Some of those who've indicated they are planning on putting their names forward running as an Independent next year are already well-known faces in the city, not to mention the pages of this fine publication, so you'd expect them to make a good showing based on personal popularity alone, and the extra element of not aligning with a political party might be enough to push at least some of them over the top.

There's certainly something to be said for removing the element of party politics from local government, so Debbie Wilcox's Labour group could be in for an upset in May.

Of course, there's also the possibility the bid will backfire, and chip away at Labour's share of the vote just enough to give Matthew Evans' Tory group enough to take control.

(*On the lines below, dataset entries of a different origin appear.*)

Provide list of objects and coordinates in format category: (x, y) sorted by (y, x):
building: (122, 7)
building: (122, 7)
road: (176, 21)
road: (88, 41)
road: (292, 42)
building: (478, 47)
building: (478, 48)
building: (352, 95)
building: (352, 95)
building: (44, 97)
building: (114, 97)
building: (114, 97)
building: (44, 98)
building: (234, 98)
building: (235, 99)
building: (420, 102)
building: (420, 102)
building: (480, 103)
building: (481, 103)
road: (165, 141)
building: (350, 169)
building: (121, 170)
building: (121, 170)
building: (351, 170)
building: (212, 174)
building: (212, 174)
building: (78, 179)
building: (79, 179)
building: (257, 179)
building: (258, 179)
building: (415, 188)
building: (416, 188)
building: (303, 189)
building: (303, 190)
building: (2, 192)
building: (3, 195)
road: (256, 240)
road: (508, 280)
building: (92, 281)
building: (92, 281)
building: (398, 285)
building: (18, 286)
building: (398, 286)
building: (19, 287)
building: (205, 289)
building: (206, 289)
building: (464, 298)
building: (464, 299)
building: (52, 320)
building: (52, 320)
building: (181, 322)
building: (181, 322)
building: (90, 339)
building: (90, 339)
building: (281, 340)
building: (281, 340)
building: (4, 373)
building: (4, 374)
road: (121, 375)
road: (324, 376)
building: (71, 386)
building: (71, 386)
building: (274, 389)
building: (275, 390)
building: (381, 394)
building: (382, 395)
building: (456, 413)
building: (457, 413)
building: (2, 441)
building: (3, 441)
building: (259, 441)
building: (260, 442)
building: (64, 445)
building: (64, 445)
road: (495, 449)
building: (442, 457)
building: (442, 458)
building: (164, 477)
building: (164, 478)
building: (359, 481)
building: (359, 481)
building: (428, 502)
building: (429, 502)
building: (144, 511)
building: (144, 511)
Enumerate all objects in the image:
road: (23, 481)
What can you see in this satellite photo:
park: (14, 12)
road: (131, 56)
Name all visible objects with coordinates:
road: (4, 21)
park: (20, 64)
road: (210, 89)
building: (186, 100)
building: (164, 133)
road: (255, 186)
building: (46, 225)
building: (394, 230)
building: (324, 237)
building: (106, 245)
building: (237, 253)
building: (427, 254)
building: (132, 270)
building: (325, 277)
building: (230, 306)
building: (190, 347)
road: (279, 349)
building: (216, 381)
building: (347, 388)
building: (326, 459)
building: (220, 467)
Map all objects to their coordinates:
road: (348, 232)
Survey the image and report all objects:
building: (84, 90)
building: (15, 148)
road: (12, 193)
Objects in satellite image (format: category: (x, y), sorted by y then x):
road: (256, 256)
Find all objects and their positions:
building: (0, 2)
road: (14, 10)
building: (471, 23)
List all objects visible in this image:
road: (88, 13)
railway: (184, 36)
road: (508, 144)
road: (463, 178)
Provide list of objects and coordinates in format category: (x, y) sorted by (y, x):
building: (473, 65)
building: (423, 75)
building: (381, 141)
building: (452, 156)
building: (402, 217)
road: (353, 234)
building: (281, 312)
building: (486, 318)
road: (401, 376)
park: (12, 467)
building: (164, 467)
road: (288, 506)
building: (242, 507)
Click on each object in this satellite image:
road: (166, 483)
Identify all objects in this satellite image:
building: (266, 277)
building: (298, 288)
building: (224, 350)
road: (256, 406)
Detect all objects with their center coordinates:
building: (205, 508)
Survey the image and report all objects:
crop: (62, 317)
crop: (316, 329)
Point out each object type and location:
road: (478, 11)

Either way next May will be an interesting time at the Civic Centre.

NEWPORT West MP Paul Flynn's brief return to the front benches of Parliament is over.

The 81-year-old made a surprise appearance at the despatch box in June after the majority of Jeremy Corbyn's shadow cabinet quit. Taking on the roles of shadow Welsh secretary and shadow leader of the house, the veteran MP has himself been frank that he is under no illusions that he was picked from a fairly limited pool of members still loyal to the embattled leader and has said he agreed to take on the jobs to avoid an empty bench.

So he must have sighed in relief when the roles were reassigned last week.

Although many are drawn to the front lines of politics, Mr Flynn has always prided himself as a perennial backbencher, giving him the chance to take on some less mainstream causes such as the legalisation of cannabis.

And it's served him well, helping him win his seat in no less than seven General Elections since he first stepped into Parliament in 1987.

And there's an argument that not having to worry about ministerial duties gives him more time to deal with constituency issues.

So, while Paul Flynn might be back on the backbenches, it's there he thrives.

STAYING with the reshuffle, it's been a pretty big few weeks for Torfaen MP Nick Thomas-Symonds.

In the middle of last month the Labour MP and his wife Rebecca welcomed their third child, William, to the family.

And last week the former barrister was handed the role of shadow solicitor general in Jeremy Corbyn's reshuffle.

Needless to say he's got an awful lot on his plate.

Maybe he should buy stocks in Red Bull?